Your assignment ->
What you give back should be exactly the opening lines of the data, ending with the line that contains "un predio a orillas de la" and including it.

★ ★ ★ ★ ★ ★ ★

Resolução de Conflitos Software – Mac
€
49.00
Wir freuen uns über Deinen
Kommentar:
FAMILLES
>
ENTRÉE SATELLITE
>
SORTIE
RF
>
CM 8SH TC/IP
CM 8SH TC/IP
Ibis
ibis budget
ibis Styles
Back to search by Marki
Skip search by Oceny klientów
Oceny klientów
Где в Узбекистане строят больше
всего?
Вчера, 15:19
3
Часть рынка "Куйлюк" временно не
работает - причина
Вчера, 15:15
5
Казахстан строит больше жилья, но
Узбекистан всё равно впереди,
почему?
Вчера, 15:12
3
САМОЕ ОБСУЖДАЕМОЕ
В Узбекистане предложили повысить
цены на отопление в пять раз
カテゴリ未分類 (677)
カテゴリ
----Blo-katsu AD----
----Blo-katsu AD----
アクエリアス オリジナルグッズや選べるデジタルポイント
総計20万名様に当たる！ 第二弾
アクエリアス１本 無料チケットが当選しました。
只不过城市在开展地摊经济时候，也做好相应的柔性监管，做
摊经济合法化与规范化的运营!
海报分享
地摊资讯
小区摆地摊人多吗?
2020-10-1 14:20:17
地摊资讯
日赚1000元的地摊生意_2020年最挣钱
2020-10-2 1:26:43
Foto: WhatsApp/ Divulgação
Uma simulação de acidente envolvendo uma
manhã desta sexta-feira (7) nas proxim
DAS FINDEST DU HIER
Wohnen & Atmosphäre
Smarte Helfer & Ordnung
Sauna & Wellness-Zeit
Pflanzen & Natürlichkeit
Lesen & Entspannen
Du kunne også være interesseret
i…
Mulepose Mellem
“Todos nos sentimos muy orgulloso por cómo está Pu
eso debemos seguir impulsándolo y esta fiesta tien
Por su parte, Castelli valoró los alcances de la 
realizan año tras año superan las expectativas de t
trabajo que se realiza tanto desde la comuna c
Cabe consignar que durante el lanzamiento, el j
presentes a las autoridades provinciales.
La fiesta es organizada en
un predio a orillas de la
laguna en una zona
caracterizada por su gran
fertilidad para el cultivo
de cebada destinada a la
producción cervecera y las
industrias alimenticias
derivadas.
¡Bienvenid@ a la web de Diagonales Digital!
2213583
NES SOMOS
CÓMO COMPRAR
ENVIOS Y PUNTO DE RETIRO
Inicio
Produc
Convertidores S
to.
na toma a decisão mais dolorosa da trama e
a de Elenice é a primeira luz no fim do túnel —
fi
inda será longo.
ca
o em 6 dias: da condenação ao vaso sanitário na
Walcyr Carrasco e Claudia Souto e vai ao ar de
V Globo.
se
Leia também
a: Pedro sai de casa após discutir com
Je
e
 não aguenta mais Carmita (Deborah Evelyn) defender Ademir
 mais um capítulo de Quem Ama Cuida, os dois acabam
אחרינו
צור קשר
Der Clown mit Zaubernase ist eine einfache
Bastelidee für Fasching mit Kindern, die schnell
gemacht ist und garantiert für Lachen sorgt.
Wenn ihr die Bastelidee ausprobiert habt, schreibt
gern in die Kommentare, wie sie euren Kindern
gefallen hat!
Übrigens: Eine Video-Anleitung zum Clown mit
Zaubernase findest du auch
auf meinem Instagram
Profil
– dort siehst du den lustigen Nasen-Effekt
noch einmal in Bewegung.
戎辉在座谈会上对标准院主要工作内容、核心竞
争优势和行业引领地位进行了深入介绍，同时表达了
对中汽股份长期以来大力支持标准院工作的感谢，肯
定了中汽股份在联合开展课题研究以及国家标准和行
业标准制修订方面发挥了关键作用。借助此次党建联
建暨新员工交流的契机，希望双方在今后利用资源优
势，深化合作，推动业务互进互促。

★ ★ ★ ★ ★ ★ ★

Exercise result ->
Resolução de Conflitos Software – Mac
€
49.00
Wir freuen uns über Deinen
Kommentar:
FAMILLES
>
ENTRÉE SATELLITE
>
SORTIE
RF
>
CM 8SH TC/IP
CM 8SH TC/IP
Ibis
ibis budget
ibis Styles
Back to search by Marki
Skip search by Oceny klientów
Oceny klientów
Где в Узбекистане строят больше
всего?
Вчера, 15:19
3
Часть рынка "Куйлюк" временно не
работает - причина
Вчера, 15:15
5
Казахстан строит больше жилья, но
Узбекистан всё равно впереди,
почему?
Вчера, 15:12
3
САМОЕ ОБСУЖДАЕМОЕ
В Узбекистане предложили повысить
цены на отопление в пять раз
カテゴリ未分類 (677)
カテゴリ
----Blo-katsu AD----
----Blo-katsu AD----
アクエリアス オリジナルグッズや選べるデジタルポイント
総計20万名様に当たる！ 第二弾
アクエリアス１本 無料チケットが当選しました。
只不过城市在开展地摊经济时候，也做好相应的柔性监管，做
摊经济合法化与规范化的运营!
海报分享
地摊资讯
小区摆地摊人多吗?
2020-10-1 14:20:17
地摊资讯
日赚1000元的地摊生意_2020年最挣钱
2020-10-2 1:26:43
Foto: WhatsApp/ Divulgação
Uma simulação de acidente envolvendo uma
manhã desta sexta-feira (7) nas proxim
DAS FINDEST DU HIER
Wohnen & Atmosphäre
Smarte Helfer & Ordnung
Sauna & Wellness-Zeit
Pflanzen & Natürlichkeit
Lesen & Entspannen
Du kunne også være interesseret
i…
Mulepose Mellem
“Todos nos sentimos muy orgulloso por cómo está Pu
eso debemos seguir impulsándolo y esta fiesta tien
Por su parte, Castelli valoró los alcances de la 
realizan año tras año superan las expectativas de t
trabajo que se realiza tanto desde la comuna c
Cabe consignar que durante el lanzamiento, el j
presentes a las autoridades provinciales.
La fiesta es organizada en
un predio a orillas de la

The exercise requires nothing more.